Target the needle in the haystack
Glean’s sensitive policies support over 100 predefined Infotypes, along with custom term and regex-based matching. The goal is to define each policy with precision—targeting the exact identifiers or patterns that reflect truly sensitive data. These policies are most effective when you know the specific “needle in the haystack” you’re looking for. For example, using a broad term like “salary” may generate a high volume of false positives, making it difficult to isolate real risks. Precision helps ensure policies are actionable, accurate, and low-noise—a hallmark of effective DLP. Employee data: Use Infotypes to detect personally identifiable information (PII), such as national ID numbers, taxpayer IDs, or social security numbers across different countries. Passwords and authentication tokens: Leverage Infotypes that match common token patterns (e.g., OAuth, JWT, API keys) to reduce accidental exposure of credentials in places like docs, chat messages, or tickets.
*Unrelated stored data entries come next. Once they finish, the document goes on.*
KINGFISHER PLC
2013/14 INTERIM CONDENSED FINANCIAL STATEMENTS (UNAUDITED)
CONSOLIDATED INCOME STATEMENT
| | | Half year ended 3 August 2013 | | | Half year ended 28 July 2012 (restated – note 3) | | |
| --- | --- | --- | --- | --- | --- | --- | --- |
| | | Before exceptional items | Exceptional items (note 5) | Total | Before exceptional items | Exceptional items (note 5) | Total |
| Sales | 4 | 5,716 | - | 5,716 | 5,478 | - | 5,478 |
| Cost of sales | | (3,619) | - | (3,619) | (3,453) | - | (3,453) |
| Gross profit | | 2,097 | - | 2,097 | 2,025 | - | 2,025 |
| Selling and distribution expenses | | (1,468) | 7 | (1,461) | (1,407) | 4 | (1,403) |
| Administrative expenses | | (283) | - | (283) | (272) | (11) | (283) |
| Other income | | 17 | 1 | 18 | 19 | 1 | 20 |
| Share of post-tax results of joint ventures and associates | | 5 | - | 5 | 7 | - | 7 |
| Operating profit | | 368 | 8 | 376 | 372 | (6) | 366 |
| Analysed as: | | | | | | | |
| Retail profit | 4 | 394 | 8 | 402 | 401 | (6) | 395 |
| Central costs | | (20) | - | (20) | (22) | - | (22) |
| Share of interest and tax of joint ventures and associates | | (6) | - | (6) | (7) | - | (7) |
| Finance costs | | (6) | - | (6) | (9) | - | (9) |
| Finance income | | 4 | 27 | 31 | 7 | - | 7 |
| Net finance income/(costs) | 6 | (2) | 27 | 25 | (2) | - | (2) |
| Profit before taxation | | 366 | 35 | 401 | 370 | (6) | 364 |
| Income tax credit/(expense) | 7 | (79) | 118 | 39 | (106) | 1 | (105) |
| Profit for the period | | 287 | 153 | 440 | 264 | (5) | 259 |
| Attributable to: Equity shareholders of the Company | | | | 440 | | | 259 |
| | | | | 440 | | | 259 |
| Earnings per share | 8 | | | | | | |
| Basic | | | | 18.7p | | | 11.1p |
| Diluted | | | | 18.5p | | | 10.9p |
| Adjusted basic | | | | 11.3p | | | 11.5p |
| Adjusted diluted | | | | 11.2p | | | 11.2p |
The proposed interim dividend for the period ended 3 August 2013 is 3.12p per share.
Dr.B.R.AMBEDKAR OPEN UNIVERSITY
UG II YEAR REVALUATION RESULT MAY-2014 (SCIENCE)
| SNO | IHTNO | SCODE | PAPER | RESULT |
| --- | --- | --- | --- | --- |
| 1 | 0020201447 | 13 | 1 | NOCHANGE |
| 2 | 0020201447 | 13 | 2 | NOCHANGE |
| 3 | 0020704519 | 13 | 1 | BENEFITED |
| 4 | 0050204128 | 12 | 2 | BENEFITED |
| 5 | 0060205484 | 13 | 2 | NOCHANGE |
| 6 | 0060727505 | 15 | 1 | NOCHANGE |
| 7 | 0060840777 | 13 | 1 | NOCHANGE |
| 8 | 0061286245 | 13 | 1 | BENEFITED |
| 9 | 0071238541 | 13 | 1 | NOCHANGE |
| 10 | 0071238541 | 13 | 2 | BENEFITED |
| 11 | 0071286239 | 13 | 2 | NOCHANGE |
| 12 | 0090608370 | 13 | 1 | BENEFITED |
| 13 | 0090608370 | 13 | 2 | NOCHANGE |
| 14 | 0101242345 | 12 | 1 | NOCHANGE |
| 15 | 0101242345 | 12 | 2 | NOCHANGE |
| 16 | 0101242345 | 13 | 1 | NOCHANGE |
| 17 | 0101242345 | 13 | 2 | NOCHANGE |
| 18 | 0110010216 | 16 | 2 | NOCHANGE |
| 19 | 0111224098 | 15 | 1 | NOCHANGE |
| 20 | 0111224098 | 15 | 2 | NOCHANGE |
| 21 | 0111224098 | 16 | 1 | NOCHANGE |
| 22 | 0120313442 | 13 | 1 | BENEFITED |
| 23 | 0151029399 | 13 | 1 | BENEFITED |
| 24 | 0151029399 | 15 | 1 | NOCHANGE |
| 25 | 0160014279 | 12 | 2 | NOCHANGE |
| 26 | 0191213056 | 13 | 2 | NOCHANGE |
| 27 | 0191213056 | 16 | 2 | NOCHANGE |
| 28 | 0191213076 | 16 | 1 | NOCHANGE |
Customer data: Use custom regex patterns to match structured customer identifiers (e.g., customer IDs, account numbers). Pair with Infotypes to detect associated emails, phone numbers, or payment information. Financial data: Use Infotypes for financial terms, bank account numbers, and payment card details (e.g., PCI data). When applicable, supplement with regexes for internal codes or ledger IDs. Reduction in force (RIF) planning: Use a combination of project codenames (as terms), personal identifiers (Infotypes), and regexes for equity grant IDs or other sensitive HR references. Top secret projects: Use specific project names or codewords as custom terms. These are often referenced informally across less-controlled environments and can indicate early leakage points.Build policies using real examples
The best way to craft effective policies is to start with a known sensitive document:- What specific identifiers appear?
- Are there named projects, IDs, or structured patterns?
- Can you generalize those patterns into Infotypes, terms, or regexes?